The European clinical guidelines for Tourette Syndrome suggest that behavioural therapies (BT) are ‘first line treatments for tics for both children and adults’. However, according to Dr Tara Murphy and Dr Seonaid Anderson and colleagues, a barrier to delivering this in the UK is a lack of access to specialised psychologists and therapists. To relieve this problem there has been successful work on BT delivered by telemedicine, group interventions and there are current projects using remote access and online treatments. Tourettes Action (TA) is a national charity in the UK that offers subsidised training in BT with the hope of increasing the access of patients to BT. The researchers examined the number of people attending the BT training and whether this translates into additions to the TA list of available therapists. TA has a list of therapists across the UK who have been trained and have expert knowledge and experience in delivering BT for tics both privately and via the NHS which is made available to patients on request.
195 clinicians were trained in the UK by TA from 2013-2017 in Glasgow, Liverpool and London. Many of the trainees said they would be happy to have their details added to the TA list after training however, this only translated to a quarter of them joining. On examination, some of the reasons for therapists not joining the TA list included having no patients with tics at that time, although they perhaps might in the future. Issues relating to NHS services, such as having no capacity to see additional patients and being unable to take on more referrals. A lack of positivity from employers or service managers often related to service commissioning or lack of awareness of TS. Some trainees were willing to consider private work (in conjunction with their NHS work) which would allow them to join the TA therapist list. Importantly, once trained the lack of access to supervision expertise & subsequent lack of confidence seems to be an issue. TA aims to provide support in their clinical consultation sessions provide support to therapists who lack this peer-support opportunity in their current work situations.
To conclude Dr Murphy and Dr Anderson would surmise that it is very difficult to measure the impact TA training has had and whether it has increased the numbers of clinicians/therapists offering BT in the UK. What there does seem evidence of, is that there is extreme patchiness in the UK in terms of commissioning arrangements for Tourette Syndrome. Without NICE guidelines or clear clinical pathways (such as those for other neurological conditions such as epilepsy), the situation may well remain unclear with patients having to find therapists themselves and fight to get funding for behavioural therapy to manage their tics.
About the authors
Dr Tara Murphy is a Consultant Paediatric Neuropsychologist and Clinical Psychologist. She worked at Great Ormond Street Hospital between 2003 and 2017 in neuropsychology and intervention services. In 2012, Tara co-led the National specialist Tourette syndrome clinic and developed services and completed research. She has written two books (Chowdhury and Murphy, 2017; Murphy and Millar, 2019) and many papers on Tourette syndrome. Tara is currently living in Kampala, Uganda volunteering at Butabika National Referral Hospital as part of the Butabika east London Link. She is treating and teaching other professionals how to treat children with tics and many other disorders.

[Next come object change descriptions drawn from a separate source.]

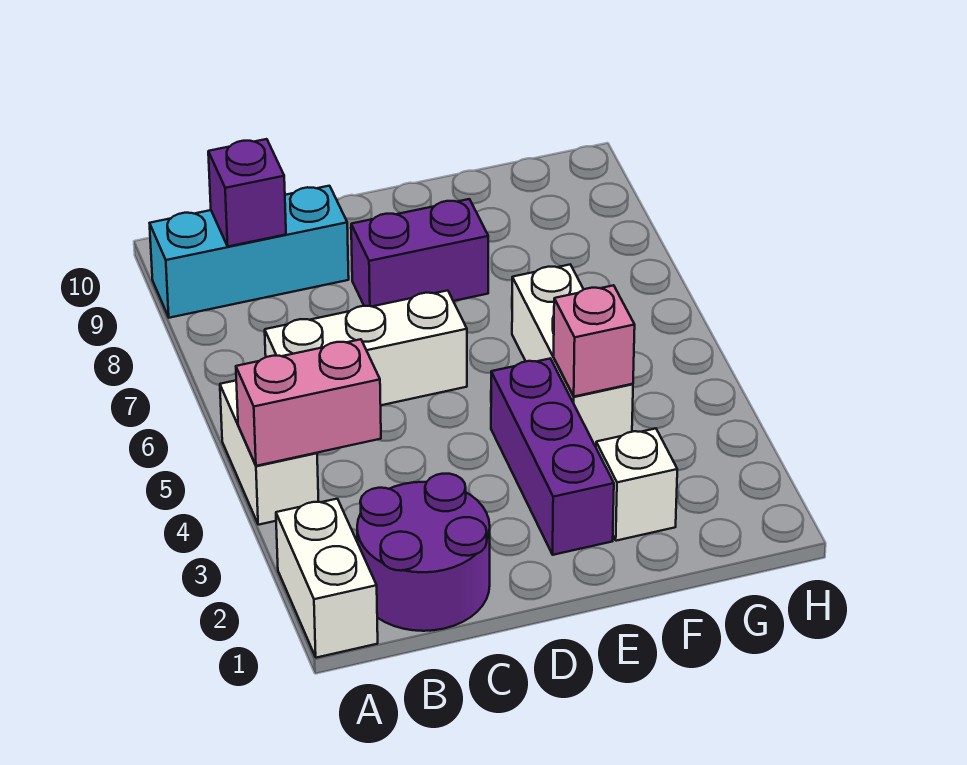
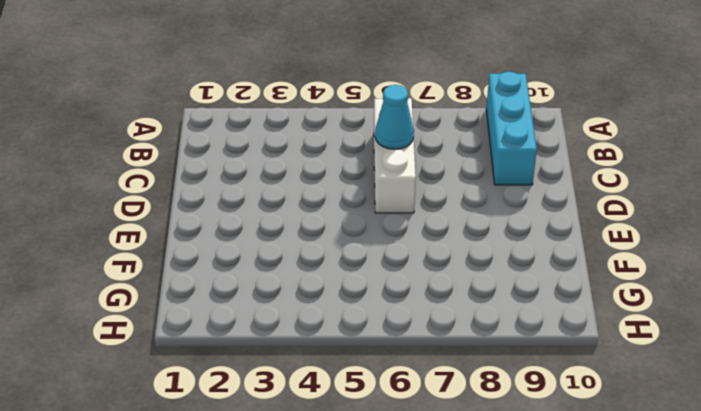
cyan cone C6 level 2 -> none
none -> white brick A1:A2 level 1
none -> white brick A4:A5 level 1
none -> purple round brick B1:C2 level 1

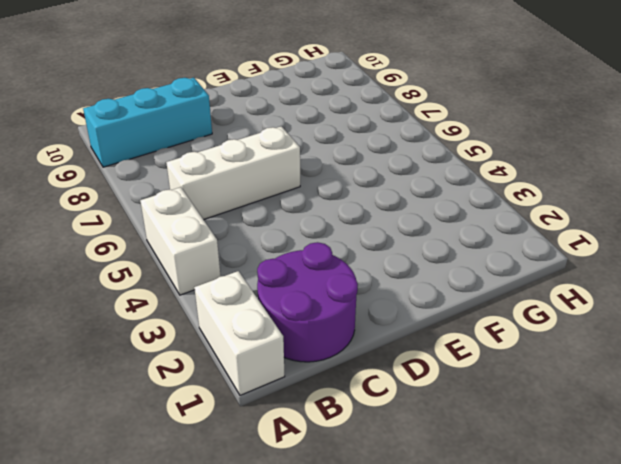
none -> purple brick D8:E8 level 1
none -> purple brick E2:E4 level 1
none -> white brick F2 level 1

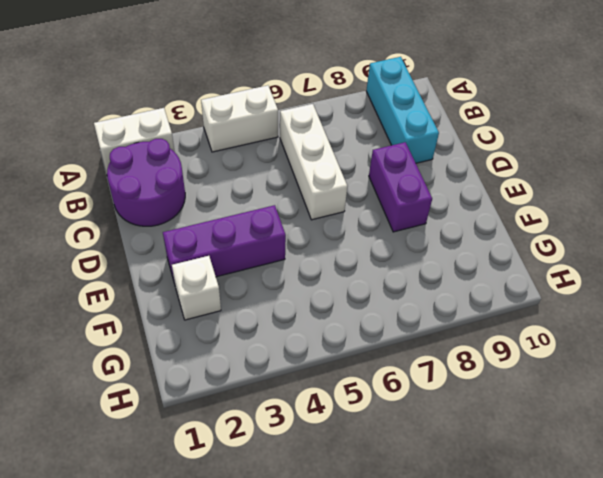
none -> white brick F4:F6 level 1
none -> pink brick A4:B4 level 2
none -> purple brick B9 level 2

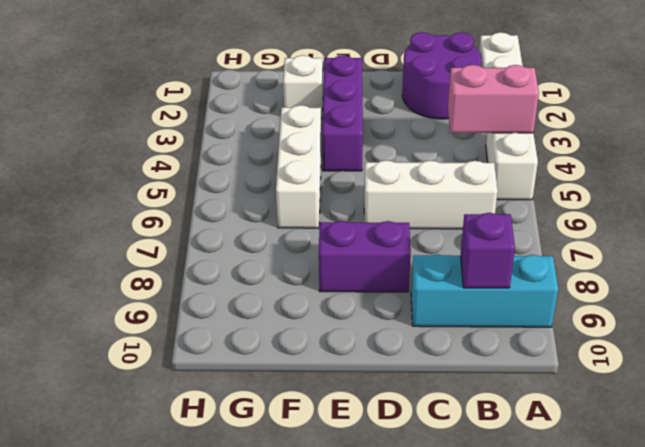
none -> pink brick F4 level 2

Seonaid is a Chartered Psychologist and a member of ACAMH and BPS. I have experience of clinical research with children and young people. I am currently research manager for Tourettes Action where I manage the research awards programme. A large part of my job involves being an ambassador for Tourettes Action and to raise public awareness of Tourettes Syndrome and the role of research in improving the lives of people with Tourettes Syndrome and their families via Patient and Public Involvement (PPI) initiatives and providing professional support to clinicians.